DNA on baseball cap solves 8-month-old armed robbery case

Terrified employee held at knifepoint, deputies say

By Erik von Ancken - Anchor/Reporter

DeBARY, Fla. - The night of Jan. 18 was one of the worst nights of a DeBary convenience store worker's life when a man came in with a 10-inch-long knife and his face covered with a towel.

The man threatened her with the knife and forced her to hand over $160 from a cash register in the Circle K on Dirksen Drive and then he rode off on a bicycle.

The clerk quit shortly after.

When Volusia County Sheriff's Detective Michael Cox got the case, he was determined to get results for the terrified woman.

"She was in fear for her life. I spoke to her," Cox said. "She did what he told her to do or she thought she was going to die."

But Cox had almost nothing to go on, except store surveillance video showing the covered-up robber and clothes dumped in the woods behind the store.

As Cox inspected the video, he noticed a barely visible logo on the robber's ball cap, it turned out be the Orlando Magic logo.

Cox said the pile of clothes contained an Orlando Magic cap. He also found a towel and a steak knife in the pocket of the pants; however, the knife didn't have any fingerprints on it.

"He did a fairly clean job. He wasn't touching anything in the store. He was having her do all the work so that's less physical evidence for us to go on," Cox said of the armed robber. "Right before he leaves the store he wipes the door handle down to make sure he didn't leave any fingerprints like that."

Cox sent the ball cap to the Florida Department of Law Enforcement's state crime lab to search for DNA evidence and, if any DNA was found, the lab would also analyze it.

 "And then it became a waiting game but we weren't going to let it go, we weren't going to drop it," Cox said.

More than half a year later, Cox got a match.

The FDLE lab found that the DNA on the hat likely belonged to 25-year-old Trey D. Brown, of Sanford, according to Cox.
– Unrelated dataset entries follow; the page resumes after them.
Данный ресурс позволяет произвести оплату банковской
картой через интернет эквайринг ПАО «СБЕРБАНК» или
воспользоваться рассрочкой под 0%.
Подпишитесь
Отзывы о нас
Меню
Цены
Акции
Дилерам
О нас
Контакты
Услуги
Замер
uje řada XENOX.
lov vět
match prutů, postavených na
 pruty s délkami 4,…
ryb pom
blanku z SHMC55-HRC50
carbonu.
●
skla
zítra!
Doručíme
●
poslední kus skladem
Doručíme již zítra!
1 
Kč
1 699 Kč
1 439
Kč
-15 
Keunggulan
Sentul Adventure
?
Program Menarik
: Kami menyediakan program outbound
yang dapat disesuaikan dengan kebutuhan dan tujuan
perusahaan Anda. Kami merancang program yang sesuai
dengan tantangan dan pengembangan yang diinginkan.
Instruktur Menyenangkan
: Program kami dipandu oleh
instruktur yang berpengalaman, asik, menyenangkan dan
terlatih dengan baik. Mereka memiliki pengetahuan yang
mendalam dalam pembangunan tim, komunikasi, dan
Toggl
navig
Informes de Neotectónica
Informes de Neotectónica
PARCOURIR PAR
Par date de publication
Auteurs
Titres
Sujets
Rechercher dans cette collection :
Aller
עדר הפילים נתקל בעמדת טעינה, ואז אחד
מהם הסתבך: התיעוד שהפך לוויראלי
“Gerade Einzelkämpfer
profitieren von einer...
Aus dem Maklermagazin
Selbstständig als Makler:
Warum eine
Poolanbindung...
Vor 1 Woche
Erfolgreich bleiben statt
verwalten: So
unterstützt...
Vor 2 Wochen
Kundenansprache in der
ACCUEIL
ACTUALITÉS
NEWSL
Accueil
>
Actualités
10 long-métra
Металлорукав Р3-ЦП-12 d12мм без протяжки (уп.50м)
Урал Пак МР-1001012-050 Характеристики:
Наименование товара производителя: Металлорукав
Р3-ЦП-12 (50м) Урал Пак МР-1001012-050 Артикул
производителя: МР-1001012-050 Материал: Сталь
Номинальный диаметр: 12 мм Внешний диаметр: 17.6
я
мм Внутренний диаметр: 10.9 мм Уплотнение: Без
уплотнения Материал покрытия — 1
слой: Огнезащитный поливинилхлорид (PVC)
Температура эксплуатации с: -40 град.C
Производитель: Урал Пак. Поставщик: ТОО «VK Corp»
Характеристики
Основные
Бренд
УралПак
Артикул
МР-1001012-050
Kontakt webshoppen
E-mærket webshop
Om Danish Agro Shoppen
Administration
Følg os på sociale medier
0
"At some point in time his profile had been given to the state of Florida, his DNA is in the database already, so they matched it up," Cox said. "That gave me a suspect to look at."

Cox said Brown matched the description of the suspect in the surveillance video and discovered Brown was a felon convicted of robbery.

That gave Cox enough probable cause to arrest Brown, eight months after the armed robbery.

To be sure he had the right man, Cox obtained a search warrant when he arrested Brown and took a DNA sample from Brown's mouth. Cox then sent that sample to the FDLE to check that it matches the DNA stored in the statewide database and the DNA on the hat.

"We wanted to make sure we were certain and to triple check everyone's work," Cox said. "We want to put people in jail but put the right people in jail."

Cox said if Brown is convicted, considering his past criminal history, he's looking at a lengthy prison sentence.

"Sure, armed robberies happen every day, but to the store clerk it was life changing; to her it might be the worst thing that ever happened to her," Cox said. "And to just leave that open could be devastating. At least we know we did our part getting her closure, getting her closure as best we can, and hopefully letting her move on with her life."